7.2 Exploiting vulnerabilities in Wi-Fi security technologies - attackers hack wireless networks with WEP encryption (trivial selection of the network password due to the low strength of the cryptographic scheme used), WPA or WPA2 (decryption of Wi-Fi traffic via PMKID or KRACK attacks).

7.3 War driving - using a mobile (e.g. minibus-based) point of unauthorised connection to Wi-Fi networks.

7.4. War shipping - sending a hacker device (e.g., Raspberry Pi or Flipper Zero) to the office of the attacked company by mail or courier; it is also possible to covertly install such devices in meeting rooms or places with free access to visitors (reception, lobby, hall).

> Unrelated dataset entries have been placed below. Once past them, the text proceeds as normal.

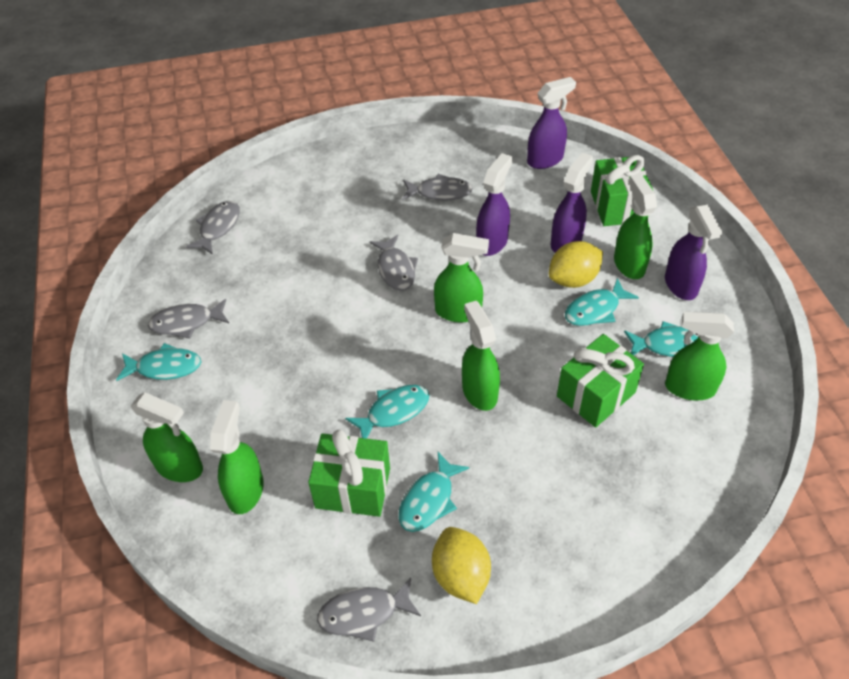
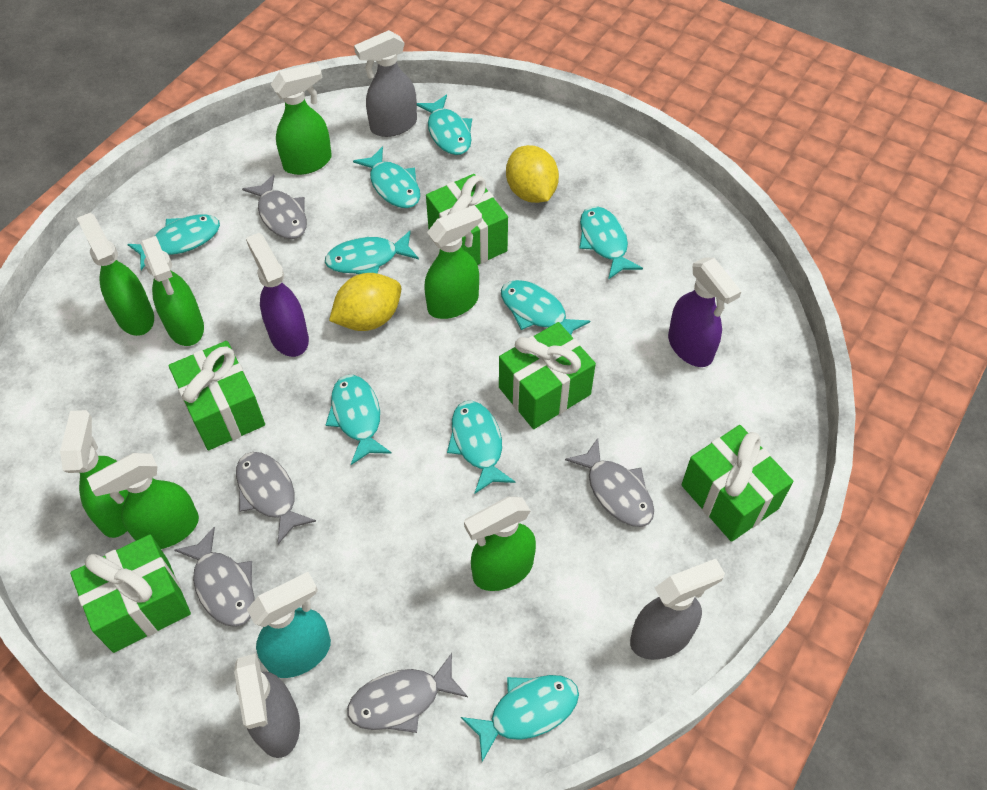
green gift: [308,430,390,517] [557,334,644,427] [591,155,653,226] = 3 -> [70,534,191,653] [168,341,265,450] [426,174,508,265] [499,322,596,429] [681,425,793,542] = 5
green spray bottle: [131,392,203,482] [210,400,264,514] [434,233,489,322] [462,301,500,411] [614,174,657,279] [665,312,734,400] = 6 -> [60,410,128,538] [77,213,154,336] [87,453,199,549] [141,236,204,346] [271,63,332,175] [424,205,482,319] [464,497,536,591] = 7
grey spray bottle: none = 0 -> [234,654,300,758] [354,30,417,137] [630,559,725,660] = 3
purple spray bottle: [476,153,512,256] [527,77,576,169] [551,152,593,253] [665,205,722,300] = 4 -> [246,233,309,357] [668,257,742,367] = 2
turquoise fish: [116,343,201,381] [345,385,429,439] [399,452,469,532] [565,278,639,326] [624,321,699,357] = 5 -> [127,214,220,270] [325,231,419,274] [326,375,392,465] [353,146,420,208] [417,95,472,155] [447,401,515,494] [461,675,579,762] [501,280,590,335] [579,206,643,280] = 9
turquoise spray bottle: none = 0 -> [247,572,331,678] = 1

7.5. Bluetooth attacks: BlueSnarfing (unauthorised access to device data via early versions of the Bluetooth protocol), BlueJacking (sending unwanted or abusive messages via Bluetooth), BlueSmack (a variant of the Bluetooth DoS attack), BlueBorne (exploiting a bundle of vulnerabilities to remotely execute code and leak information via Bluetooth on Android platforms, iOS, Linux, Windows), BlueDucky (emulation of keystrokes on a Bluetooth keyboard without the user's knowledge), BLUFFS (breaking the Bluetooth session encryption key, injecting malicious traffic and decrypting intercepted messages between devices), and several others.

To protect Wi-Fi networks, you should use equipment that supports the latest WPA3 security standard, use EAP technology to authenticate devices with certificates when connecting to a wireless network, use an AP Isolation mechanism and filter MAC addresses of devices connecting to the wireless network.